*** Data in this exercise ***
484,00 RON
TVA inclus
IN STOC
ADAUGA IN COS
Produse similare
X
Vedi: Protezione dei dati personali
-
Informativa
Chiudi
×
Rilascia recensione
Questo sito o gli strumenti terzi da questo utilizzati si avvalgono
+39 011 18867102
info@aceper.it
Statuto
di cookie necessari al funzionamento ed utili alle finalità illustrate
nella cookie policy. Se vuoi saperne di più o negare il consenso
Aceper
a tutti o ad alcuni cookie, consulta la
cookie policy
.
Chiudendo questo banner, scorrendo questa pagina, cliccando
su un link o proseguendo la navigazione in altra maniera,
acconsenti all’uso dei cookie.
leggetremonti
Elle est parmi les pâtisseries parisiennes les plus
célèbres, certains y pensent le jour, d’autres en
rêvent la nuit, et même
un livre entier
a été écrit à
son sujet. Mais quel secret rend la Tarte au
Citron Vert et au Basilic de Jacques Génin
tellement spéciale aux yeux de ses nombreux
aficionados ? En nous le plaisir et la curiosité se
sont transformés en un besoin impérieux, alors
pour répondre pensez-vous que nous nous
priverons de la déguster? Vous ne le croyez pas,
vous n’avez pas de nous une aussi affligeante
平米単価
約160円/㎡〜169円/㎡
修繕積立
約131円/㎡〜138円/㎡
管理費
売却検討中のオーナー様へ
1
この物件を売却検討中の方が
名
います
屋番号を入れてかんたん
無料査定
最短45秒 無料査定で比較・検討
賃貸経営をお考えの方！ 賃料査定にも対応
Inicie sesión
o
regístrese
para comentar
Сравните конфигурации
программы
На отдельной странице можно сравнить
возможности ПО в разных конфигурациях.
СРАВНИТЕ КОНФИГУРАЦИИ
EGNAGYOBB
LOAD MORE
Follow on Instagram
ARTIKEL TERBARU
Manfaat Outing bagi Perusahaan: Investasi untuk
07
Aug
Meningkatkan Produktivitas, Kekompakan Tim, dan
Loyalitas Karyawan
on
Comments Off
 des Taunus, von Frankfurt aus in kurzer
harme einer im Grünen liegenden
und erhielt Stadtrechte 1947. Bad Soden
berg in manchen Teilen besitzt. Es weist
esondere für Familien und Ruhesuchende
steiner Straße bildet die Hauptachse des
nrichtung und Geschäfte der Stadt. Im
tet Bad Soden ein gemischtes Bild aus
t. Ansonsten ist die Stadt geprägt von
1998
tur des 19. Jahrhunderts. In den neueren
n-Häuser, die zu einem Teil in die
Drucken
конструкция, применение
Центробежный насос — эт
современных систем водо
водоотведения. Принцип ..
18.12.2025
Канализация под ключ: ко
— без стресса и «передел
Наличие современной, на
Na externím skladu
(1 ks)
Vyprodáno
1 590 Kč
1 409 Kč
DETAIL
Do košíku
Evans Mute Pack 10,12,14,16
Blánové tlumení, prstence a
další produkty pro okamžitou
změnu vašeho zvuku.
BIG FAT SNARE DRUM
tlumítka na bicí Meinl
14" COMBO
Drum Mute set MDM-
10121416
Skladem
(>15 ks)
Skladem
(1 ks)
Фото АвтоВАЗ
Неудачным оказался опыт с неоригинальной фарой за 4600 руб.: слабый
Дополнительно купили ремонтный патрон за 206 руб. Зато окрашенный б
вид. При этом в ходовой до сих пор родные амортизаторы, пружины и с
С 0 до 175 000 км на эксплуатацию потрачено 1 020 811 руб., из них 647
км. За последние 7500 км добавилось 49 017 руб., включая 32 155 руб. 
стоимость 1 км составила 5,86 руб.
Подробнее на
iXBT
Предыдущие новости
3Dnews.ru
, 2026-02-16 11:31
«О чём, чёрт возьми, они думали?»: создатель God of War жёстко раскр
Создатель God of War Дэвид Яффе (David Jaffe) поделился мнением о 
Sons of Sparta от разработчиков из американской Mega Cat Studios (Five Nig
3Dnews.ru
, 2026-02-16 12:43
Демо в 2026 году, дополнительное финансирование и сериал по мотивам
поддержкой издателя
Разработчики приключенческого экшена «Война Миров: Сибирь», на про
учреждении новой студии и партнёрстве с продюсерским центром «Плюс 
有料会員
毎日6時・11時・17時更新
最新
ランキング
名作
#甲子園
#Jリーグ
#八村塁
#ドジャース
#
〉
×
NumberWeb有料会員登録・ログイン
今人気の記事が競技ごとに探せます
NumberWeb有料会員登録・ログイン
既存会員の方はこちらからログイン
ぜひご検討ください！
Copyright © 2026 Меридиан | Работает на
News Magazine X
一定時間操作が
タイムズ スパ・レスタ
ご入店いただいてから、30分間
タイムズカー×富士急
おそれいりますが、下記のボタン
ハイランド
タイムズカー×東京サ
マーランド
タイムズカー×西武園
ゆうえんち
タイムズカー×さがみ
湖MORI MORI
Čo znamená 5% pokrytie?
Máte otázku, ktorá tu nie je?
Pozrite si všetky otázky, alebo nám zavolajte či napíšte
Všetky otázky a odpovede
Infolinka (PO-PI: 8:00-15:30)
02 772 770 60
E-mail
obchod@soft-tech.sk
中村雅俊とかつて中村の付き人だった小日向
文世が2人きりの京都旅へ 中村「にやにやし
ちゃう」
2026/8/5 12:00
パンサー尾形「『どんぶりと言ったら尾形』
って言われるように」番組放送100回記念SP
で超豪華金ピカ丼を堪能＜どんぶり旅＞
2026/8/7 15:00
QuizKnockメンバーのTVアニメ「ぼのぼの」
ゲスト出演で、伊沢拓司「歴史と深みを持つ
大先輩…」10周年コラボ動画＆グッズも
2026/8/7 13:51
***
# What is needed:
Copy the rows above, putting "SHOW MORE" in place of each "LOAD MORE" and changing nothing else.

# Response box:
484,00 RON
TVA inclus
IN STOC
ADAUGA IN COS
Produse similare
X
Vedi: Protezione dei dati personali
-
Informativa
Chiudi
×
Rilascia recensione
Questo sito o gli strumenti terzi da questo utilizzati si avvalgono
+39 011 18867102
info@aceper.it
Statuto
di cookie necessari al funzionamento ed utili alle finalità illustrate
nella cookie policy. Se vuoi saperne di più o negare il consenso
Aceper
a tutti o ad alcuni cookie, consulta la
cookie policy
.
Chiudendo questo banner, scorrendo questa pagina, cliccando
su un link o proseguendo la navigazione in altra maniera,
acconsenti all’uso dei cookie.
leggetremonti
Elle est parmi les pâtisseries parisiennes les plus
célèbres, certains y pensent le jour, d’autres en
rêvent la nuit, et même
un livre entier
a été écrit à
son sujet. Mais quel secret rend la Tarte au
Citron Vert et au Basilic de Jacques Génin
tellement spéciale aux yeux de ses nombreux
aficionados ? En nous le plaisir et la curiosité se
sont transformés en un besoin impérieux, alors
pour répondre pensez-vous que nous nous
priverons de la déguster? Vous ne le croyez pas,
vous n’avez pas de nous une aussi affligeante
平米単価
約160円/㎡〜169円/㎡
修繕積立
約131円/㎡〜138円/㎡
管理費
売却検討中のオーナー様へ
1
この物件を売却検討中の方が
名
います
屋番号を入れてかんたん
無料査定
最短45秒 無料査定で比較・検討
賃貸経営をお考えの方！ 賃料査定にも対応
Inicie sesión
o
regístrese
para comentar
Сравните конфигурации
программы
На отдельной странице можно сравнить
возможности ПО в разных конфигурациях.
СРАВНИТЕ КОНФИГУРАЦИИ
EGNAGYOBB
SHOW MORE
Follow on Instagram
ARTIKEL TERBARU
Manfaat Outing bagi Perusahaan: Investasi untuk
07
Aug
Meningkatkan Produktivitas, Kekompakan Tim, dan
Loyalitas Karyawan
on
Comments Off
 des Taunus, von Frankfurt aus in kurzer
harme einer im Grünen liegenden
und erhielt Stadtrechte 1947. Bad Soden
berg in manchen Teilen besitzt. Es weist
esondere für Familien und Ruhesuchende
steiner Straße bildet die Hauptachse des
nrichtung und Geschäfte der Stadt. Im
tet Bad Soden ein gemischtes Bild aus
t. Ansonsten ist die Stadt geprägt von
1998
tur des 19. Jahrhunderts. In den neueren
n-Häuser, die zu einem Teil in die
Drucken
конструкция, применение
Центробежный насос — эт
современных систем водо
водоотведения. Принцип ..
18.12.2025
Канализация под ключ: ко
— без стресса и «передел
Наличие современной, на
Na externím skladu
(1 ks)
Vyprodáno
1 590 Kč
1 409 Kč
DETAIL
Do košíku
Evans Mute Pack 10,12,14,16
Blánové tlumení, prstence a
další produkty pro okamžitou
změnu vašeho zvuku.
BIG FAT SNARE DRUM
tlumítka na bicí Meinl
14" COMBO
Drum Mute set MDM-
10121416
Skladem
(>15 ks)
Skladem
(1 ks)
Фото АвтоВАЗ
Неудачным оказался опыт с неоригинальной фарой за 4600 руб.: слабый
Дополнительно купили ремонтный патрон за 206 руб. Зато окрашенный б
вид. При этом в ходовой до сих пор родные амортизаторы, пружины и с
С 0 до 175 000 км на эксплуатацию потрачено 1 020 811 руб., из них 647
км. За последние 7500 км добавилось 49 017 руб., включая 32 155 руб. 
стоимость 1 км составила 5,86 руб.
Подробнее на
iXBT
Предыдущие новости
3Dnews.ru
, 2026-02-16 11:31
«О чём, чёрт возьми, они думали?»: создатель God of War жёстко раскр
Создатель God of War Дэвид Яффе (David Jaffe) поделился мнением о 
Sons of Sparta от разработчиков из американской Mega Cat Studios (Five Nig
3Dnews.ru
, 2026-02-16 12:43
Демо в 2026 году, дополнительное финансирование и сериал по мотивам
поддержкой издателя
Разработчики приключенческого экшена «Война Миров: Сибирь», на про
учреждении новой студии и партнёрстве с продюсерским центром «Плюс 
有料会員
毎日6時・11時・17時更新
最新
ランキング
名作
#甲子園
#Jリーグ
#八村塁
#ドジャース
#
〉
×
NumberWeb有料会員登録・ログイン
今人気の記事が競技ごとに探せます
NumberWeb有料会員登録・ログイン
既存会員の方はこちらからログイン
ぜひご検討ください！
Copyright © 2026 Меридиан | Работает на
News Magazine X
一定時間操作が
タイムズ スパ・レスタ
ご入店いただいてから、30分間
タイムズカー×富士急
おそれいりますが、下記のボタン
ハイランド
タイムズカー×東京サ
マーランド
タイムズカー×西武園
ゆうえんち
タイムズカー×さがみ
湖MORI MORI
Čo znamená 5% pokrytie?
Máte otázku, ktorá tu nie je?
Pozrite si všetky otázky, alebo nám zavolajte či napíšte
Všetky otázky a odpovede
Infolinka (PO-PI: 8:00-15:30)
02 772 770 60
E-mail
obchod@soft-tech.sk
中村雅俊とかつて中村の付き人だった小日向
文世が2人きりの京都旅へ 中村「にやにやし
ちゃう」
2026/8/5 12:00
パンサー尾形「『どんぶりと言ったら尾形』
って言われるように」番組放送100回記念SP
で超豪華金ピカ丼を堪能＜どんぶり旅＞
2026/8/7 15:00
QuizKnockメンバーのTVアニメ「ぼのぼの」
ゲスト出演で、伊沢拓司「歴史と深みを持つ
大先輩…」10周年コラボ動画＆グッズも
2026/8/7 13:51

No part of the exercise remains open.